Are you familiar with the bell shaped and glossy red or green fruit called ‘rose apple’ by the hotel staff? It is in fact a Java apple or ‘chompu tup tim jan’ in Thai (Syzygium samarangense, Myrtaceae). There are 1200 species of Syzygium in the world, so calling all of them ‘rose apple’ would be terribly confusing, as they have different qualities.

What is the real rose apple then? Well, vernacular names have no rules, but it is generally accepted by botanists that rose apple is Syzygium jambos, often called ‘chompu nam dokmai’ in Thailand. It has narrower leaves than Java apple, but they both have large white flowers. The fruit of the real rose apple is small and round, not bell shaped. It does not have the glossy enamel surface of the Java apple, but a duller finish. The colour of a mature rose apple is whitish or yellowish green, and inside you often find a hollow with 1-2 large seeds. The rind reminds one of passion fruit in morphology, but not in taste. This rind is quite dry, but in my opinion it has a much better flavour than its reputation. I like it!

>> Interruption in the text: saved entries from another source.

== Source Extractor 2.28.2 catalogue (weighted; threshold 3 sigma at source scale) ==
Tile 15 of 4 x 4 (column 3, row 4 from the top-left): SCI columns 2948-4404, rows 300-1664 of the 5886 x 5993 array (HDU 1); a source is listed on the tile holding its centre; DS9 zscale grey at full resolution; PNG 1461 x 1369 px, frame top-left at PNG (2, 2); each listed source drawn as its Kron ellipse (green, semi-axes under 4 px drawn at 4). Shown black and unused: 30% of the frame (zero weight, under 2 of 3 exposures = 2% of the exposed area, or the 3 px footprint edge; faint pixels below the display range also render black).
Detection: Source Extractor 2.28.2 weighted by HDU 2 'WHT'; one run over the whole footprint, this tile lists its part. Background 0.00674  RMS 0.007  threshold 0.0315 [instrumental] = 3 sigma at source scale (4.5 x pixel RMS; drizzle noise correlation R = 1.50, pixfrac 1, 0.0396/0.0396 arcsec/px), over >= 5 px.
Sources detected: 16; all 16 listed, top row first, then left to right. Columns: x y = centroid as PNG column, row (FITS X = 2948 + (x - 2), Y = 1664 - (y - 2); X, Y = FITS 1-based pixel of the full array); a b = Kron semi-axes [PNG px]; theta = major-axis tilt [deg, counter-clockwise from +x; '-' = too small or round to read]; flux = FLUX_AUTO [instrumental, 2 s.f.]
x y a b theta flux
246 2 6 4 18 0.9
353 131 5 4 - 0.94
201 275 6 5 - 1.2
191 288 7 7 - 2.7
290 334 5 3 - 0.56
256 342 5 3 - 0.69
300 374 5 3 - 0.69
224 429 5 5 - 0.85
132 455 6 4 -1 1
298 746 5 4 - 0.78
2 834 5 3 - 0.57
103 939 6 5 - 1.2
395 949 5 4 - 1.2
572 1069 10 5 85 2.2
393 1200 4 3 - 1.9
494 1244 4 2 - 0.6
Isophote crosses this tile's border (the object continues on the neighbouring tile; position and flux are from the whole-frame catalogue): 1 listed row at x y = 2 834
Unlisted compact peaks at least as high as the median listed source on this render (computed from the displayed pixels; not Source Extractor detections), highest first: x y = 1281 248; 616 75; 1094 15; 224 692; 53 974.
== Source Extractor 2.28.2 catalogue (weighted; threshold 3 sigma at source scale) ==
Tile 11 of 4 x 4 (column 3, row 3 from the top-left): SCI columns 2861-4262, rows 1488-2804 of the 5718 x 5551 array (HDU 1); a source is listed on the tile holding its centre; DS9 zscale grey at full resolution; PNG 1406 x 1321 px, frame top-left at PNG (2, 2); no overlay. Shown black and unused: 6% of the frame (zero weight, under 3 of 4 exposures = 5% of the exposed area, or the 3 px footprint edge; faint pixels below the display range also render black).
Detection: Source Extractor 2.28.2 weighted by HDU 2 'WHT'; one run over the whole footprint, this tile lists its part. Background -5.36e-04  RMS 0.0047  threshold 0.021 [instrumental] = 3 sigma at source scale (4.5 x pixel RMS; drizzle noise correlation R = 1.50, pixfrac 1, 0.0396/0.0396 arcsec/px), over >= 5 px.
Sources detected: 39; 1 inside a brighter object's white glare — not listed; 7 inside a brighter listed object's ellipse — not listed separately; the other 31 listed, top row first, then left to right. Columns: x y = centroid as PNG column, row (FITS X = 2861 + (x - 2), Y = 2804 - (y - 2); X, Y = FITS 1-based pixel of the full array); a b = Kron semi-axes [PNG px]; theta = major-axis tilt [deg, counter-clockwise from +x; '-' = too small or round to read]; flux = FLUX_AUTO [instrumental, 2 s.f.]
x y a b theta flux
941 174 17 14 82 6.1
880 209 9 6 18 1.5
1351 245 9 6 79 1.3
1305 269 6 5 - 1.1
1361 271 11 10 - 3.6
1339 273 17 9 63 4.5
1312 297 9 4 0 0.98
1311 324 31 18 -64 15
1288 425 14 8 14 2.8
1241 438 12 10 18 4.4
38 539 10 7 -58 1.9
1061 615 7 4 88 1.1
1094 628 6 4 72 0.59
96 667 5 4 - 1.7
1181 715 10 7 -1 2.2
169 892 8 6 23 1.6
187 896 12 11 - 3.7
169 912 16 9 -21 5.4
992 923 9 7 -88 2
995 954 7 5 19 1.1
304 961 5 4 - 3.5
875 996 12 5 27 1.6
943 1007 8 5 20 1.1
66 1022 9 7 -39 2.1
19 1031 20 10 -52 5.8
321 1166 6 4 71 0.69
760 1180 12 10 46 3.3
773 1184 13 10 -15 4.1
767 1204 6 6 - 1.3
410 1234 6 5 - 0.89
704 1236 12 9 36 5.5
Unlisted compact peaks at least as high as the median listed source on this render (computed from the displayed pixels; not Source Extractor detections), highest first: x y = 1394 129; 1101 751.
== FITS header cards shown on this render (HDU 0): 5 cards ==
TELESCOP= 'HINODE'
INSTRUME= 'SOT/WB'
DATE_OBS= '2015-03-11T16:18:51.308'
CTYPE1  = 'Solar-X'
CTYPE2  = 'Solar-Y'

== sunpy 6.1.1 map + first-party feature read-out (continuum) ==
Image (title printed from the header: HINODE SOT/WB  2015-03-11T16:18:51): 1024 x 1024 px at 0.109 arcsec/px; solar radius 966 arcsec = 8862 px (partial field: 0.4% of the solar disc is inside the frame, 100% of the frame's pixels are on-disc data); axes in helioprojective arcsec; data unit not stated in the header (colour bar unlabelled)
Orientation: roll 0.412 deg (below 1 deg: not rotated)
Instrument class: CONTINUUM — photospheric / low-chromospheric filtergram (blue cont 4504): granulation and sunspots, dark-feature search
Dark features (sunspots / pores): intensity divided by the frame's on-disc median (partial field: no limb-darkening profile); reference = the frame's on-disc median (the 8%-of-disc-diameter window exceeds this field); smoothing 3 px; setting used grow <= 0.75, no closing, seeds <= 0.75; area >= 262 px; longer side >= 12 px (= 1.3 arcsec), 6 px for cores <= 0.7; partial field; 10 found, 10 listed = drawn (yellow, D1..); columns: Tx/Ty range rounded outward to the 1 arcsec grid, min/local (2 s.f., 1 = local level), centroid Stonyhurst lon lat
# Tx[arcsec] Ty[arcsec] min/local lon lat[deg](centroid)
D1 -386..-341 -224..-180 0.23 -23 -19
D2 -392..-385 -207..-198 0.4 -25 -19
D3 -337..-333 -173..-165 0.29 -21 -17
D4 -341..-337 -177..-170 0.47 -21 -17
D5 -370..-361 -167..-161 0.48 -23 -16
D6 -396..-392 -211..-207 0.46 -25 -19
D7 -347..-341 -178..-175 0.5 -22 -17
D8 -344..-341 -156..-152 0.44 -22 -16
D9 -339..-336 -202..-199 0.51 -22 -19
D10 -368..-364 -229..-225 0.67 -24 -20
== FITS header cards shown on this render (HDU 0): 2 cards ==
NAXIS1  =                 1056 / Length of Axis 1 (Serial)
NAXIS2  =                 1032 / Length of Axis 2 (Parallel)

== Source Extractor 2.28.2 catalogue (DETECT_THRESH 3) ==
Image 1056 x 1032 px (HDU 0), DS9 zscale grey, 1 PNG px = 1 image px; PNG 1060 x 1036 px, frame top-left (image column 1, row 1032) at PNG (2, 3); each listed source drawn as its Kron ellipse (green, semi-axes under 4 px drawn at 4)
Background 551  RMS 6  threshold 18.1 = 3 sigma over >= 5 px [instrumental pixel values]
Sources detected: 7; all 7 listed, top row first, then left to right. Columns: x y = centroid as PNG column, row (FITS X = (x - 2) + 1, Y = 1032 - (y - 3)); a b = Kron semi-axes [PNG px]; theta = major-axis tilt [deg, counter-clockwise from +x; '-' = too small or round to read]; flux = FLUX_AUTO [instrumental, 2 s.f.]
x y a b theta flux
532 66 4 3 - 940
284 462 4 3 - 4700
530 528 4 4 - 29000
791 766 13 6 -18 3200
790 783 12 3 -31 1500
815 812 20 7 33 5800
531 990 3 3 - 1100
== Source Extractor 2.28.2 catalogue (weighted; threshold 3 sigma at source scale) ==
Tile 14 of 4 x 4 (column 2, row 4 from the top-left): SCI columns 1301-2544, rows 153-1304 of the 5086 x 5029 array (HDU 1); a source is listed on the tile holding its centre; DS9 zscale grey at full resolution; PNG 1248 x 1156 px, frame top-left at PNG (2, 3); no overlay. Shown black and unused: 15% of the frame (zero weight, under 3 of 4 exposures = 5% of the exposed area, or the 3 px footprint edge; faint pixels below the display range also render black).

So, why is this species called rose apple, when it is not pink or red? The confusion is due to the fact its leaves is a classical source of rose oil for perfume-making. That scent is often not detectable when crushing a leaf.

Being native to southern Thailand, Malaysia and Indonesia, it demands more water than many local northern Thai trees, which is why you do not see commercial orchards here in Chiang Mai. I have never seen its fruit in a Chiang Mai market.

I do believe it has a place in an irrigated Chiang Mai garden, and since its wood is hard and durable, an oversized specimen can provide you with building material.

If you visit Dokmai Garden now, you will see blossom and fruits of both Java apple and rose apple.

Eric Danell

The real rose apple (Syzygium jambos) after a bite. Inside you can see one of the seeds.